执行go build -gcflags=-m main.go

$go build -gcflags=-m main.go
# command-line-arguments
./main.go:11:6: can inline (*A).String
./main.go:19:6: can inline (*ATrick).String
./main.go:23:6: can inline NewA
./main.go:31:6: can inline noescape
./main.go:27:6: can inline NewATrick
./main.go:28:29: inlining call to noescape
./main.go:36:6: can inline main
./main.go:38:14: inlining call to NewA
./main.go:39:19: inlining call to NewATrick
./main.go:39:19: inlining call to noescape
./main.go:40:17: inlining call to (*A).String
./main.go:41:17: inlining call to (*ATrick).String
/var/folders/45/qx9lfw2s2zzgvhzg3mtzkwzc0000gn/T/go-build763863171/b001/_gomod_.go:6:6: can inline init.0
./main.go:11:7: leaking param: f to result ~r0 level=2
./main.go:19:7: leaking param: f to result ~r0 level=2
./main.go:24:16: &s escapes to heap
./main.go:23:13: moved to heap: s
./main.go:27:18: NewATrick s does not escape
./main.go:28:45: NewATrick &s does not escape
./main.go:31:15: noescape p does not escape
./main.go:38:14: main &s does not escape
./main.go:39:19: main &s does not escape
./main.go:40:10: main f1 does not escape
./main.go:41:10: main f2 does not escape
./main.go:42:9: main s1 + s2 does not escape

其中主要看中间一小段

./main.go:24:16: &s escapes to heap    //这个是NewA中的,逃逸了
./main.go:23:13: moved to heap: s
./main.go:27:18: NewATrick s does not escape // NewATrick里的s的却没逃逸
./main.go:28:45: NewATrick &s does not escape

解释

  • 上段代码对AATrick同样的功能有两种实现:他们包含一个 string ,然后用 String() 方法返回这个字符串。
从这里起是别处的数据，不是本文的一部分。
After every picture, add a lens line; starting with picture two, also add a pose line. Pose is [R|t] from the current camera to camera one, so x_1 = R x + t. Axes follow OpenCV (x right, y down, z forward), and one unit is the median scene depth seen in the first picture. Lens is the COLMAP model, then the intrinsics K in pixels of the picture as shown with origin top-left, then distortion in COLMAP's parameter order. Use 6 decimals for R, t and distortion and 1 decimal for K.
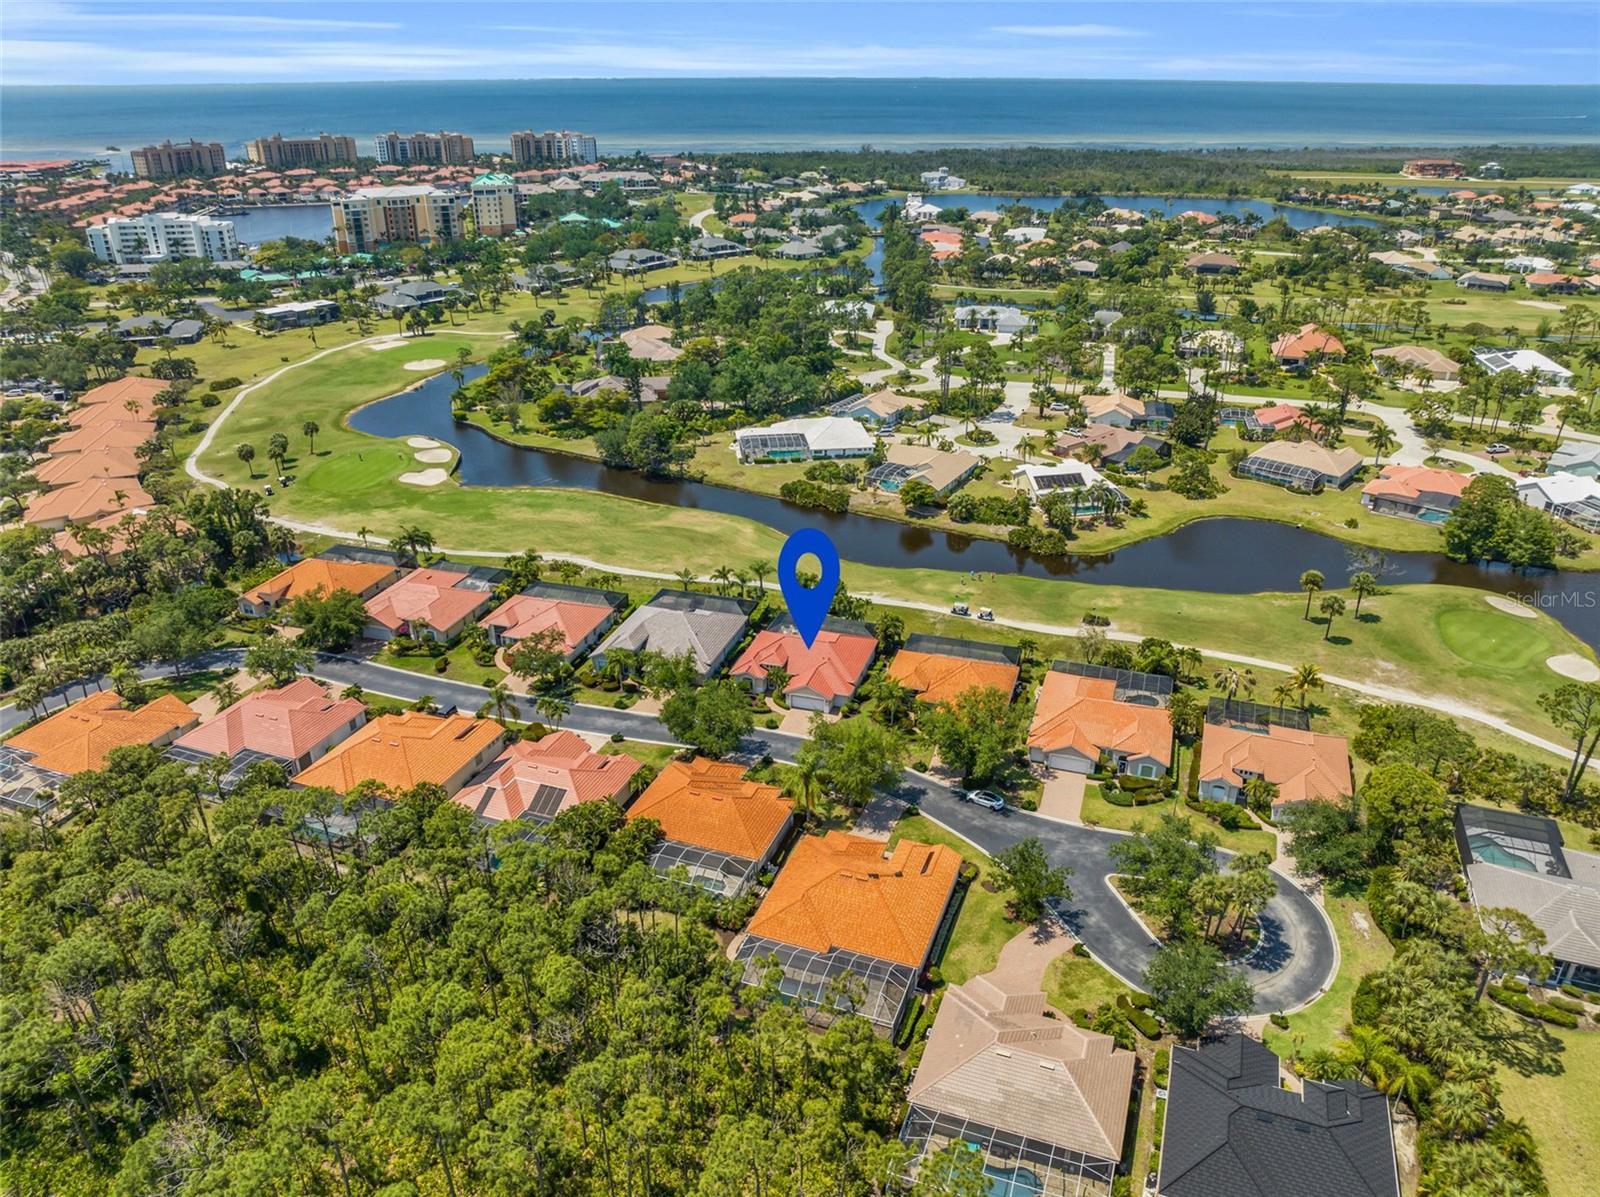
lens RADIAL K [[1132.9, 0, 800.0], [0, 1132.9, 598.5], [0, 0, 1]] dist [-0.039813, 0.001537]
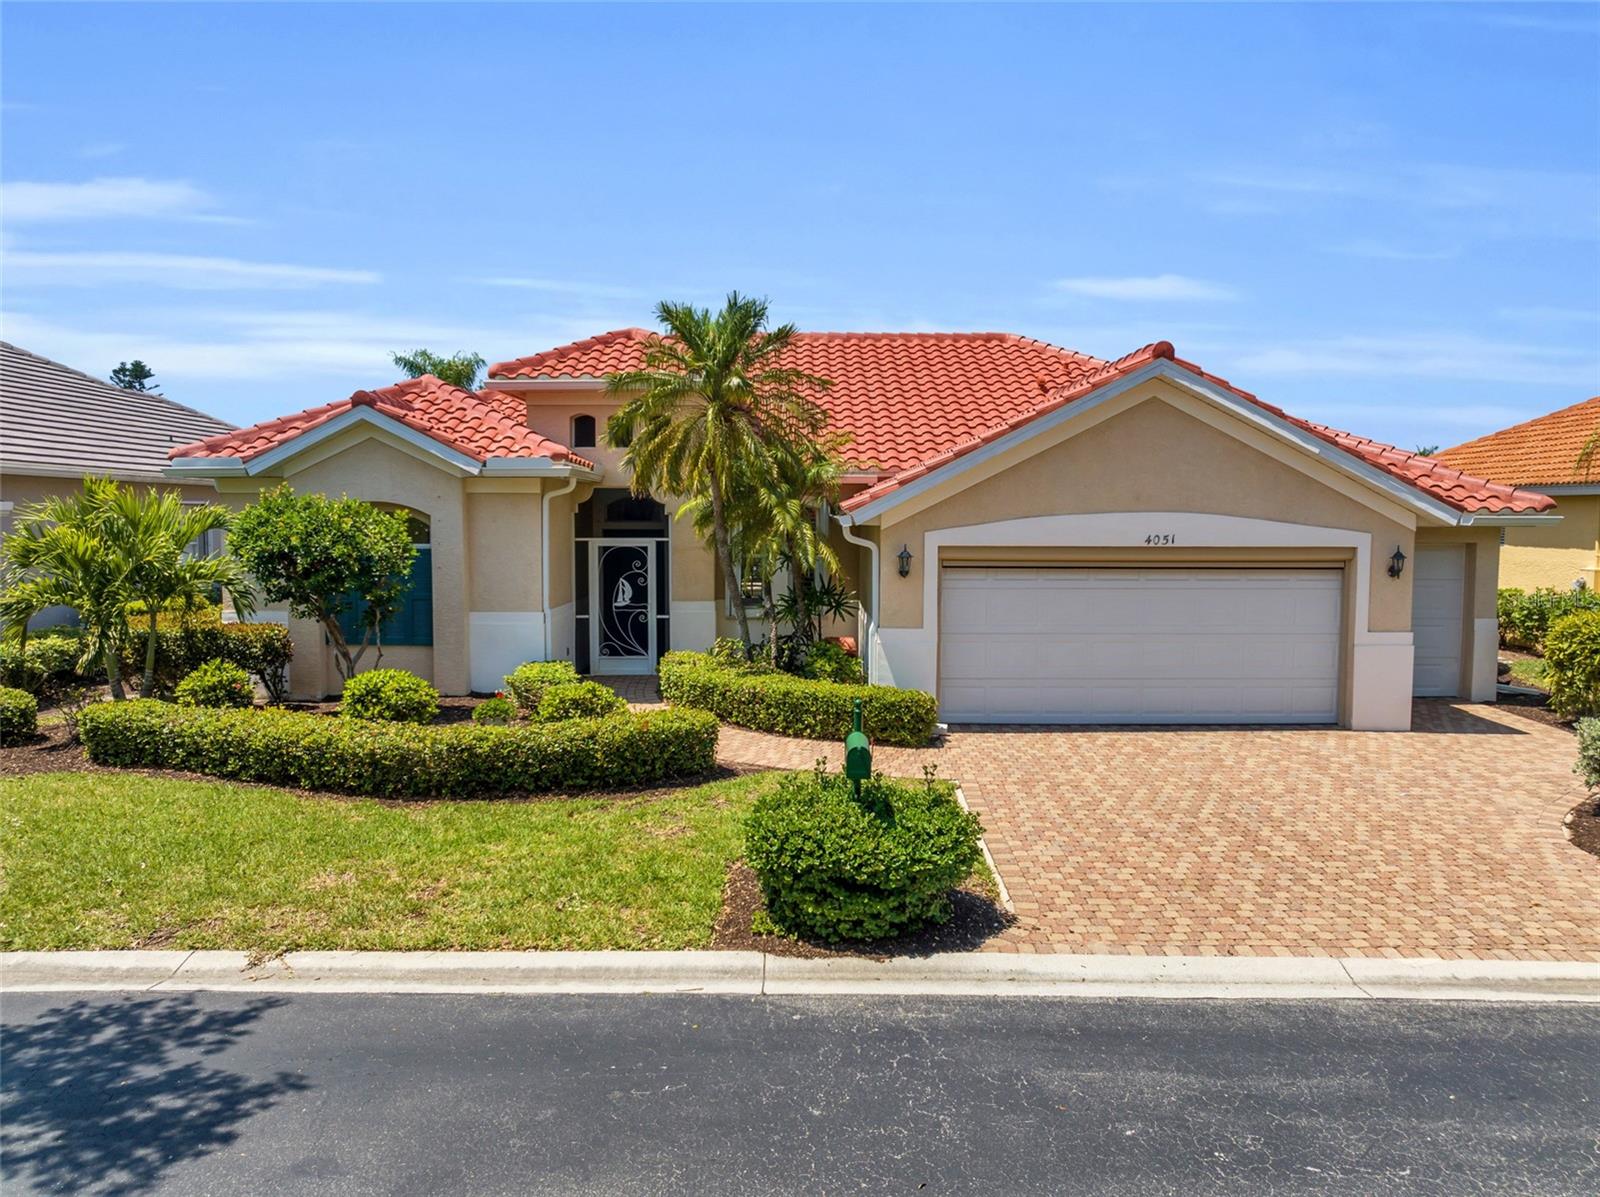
lens RADIAL K [[1132.9, 0, 800.0], [0, 1132.9, 598.5], [0, 0, 1]] dist [-0.039813, 0.001537]
pose [[0.954914, -0.024467, 0.295874, -0.037200], [0.127877, 0.933308, -0.335535, 0.102635], [-0.267932, 0.358243, 0.894357, 0.838344]]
但是从逃逸分析看ATrick 版本没有逃逸。

  • noescape() 函数的作用是遮蔽输入和输出的依赖关系。使编译器不认为 p 会通过 x 逃逸, 因为 uintptr() 产生的引用是编译器无法理解的。

  • 内置的 uintptr 类型是一个真正的指针类型,但是在编译器层面,它只是一个存储一个 指针地址int 类型。代码的最后一行返回 unsafe.Pointer 也是一个 int

  • noescape()runtime 包中使用 unsafe.Pointer 的地方被大量使用。如果作者清楚被 unsafe.Pointer 引用的数据肯定不会被逃逸,但编译器却不知道的情况下,这是很有用的。

  • 面试中秀一秀是可以的,如果在实际项目中如果使用这种 unsafe 包大概率会被同事打死。不建议使用! 毕竟包的名字就叫做 unsafe, 而且源码中的注释也写明了 USE CAREFULLY!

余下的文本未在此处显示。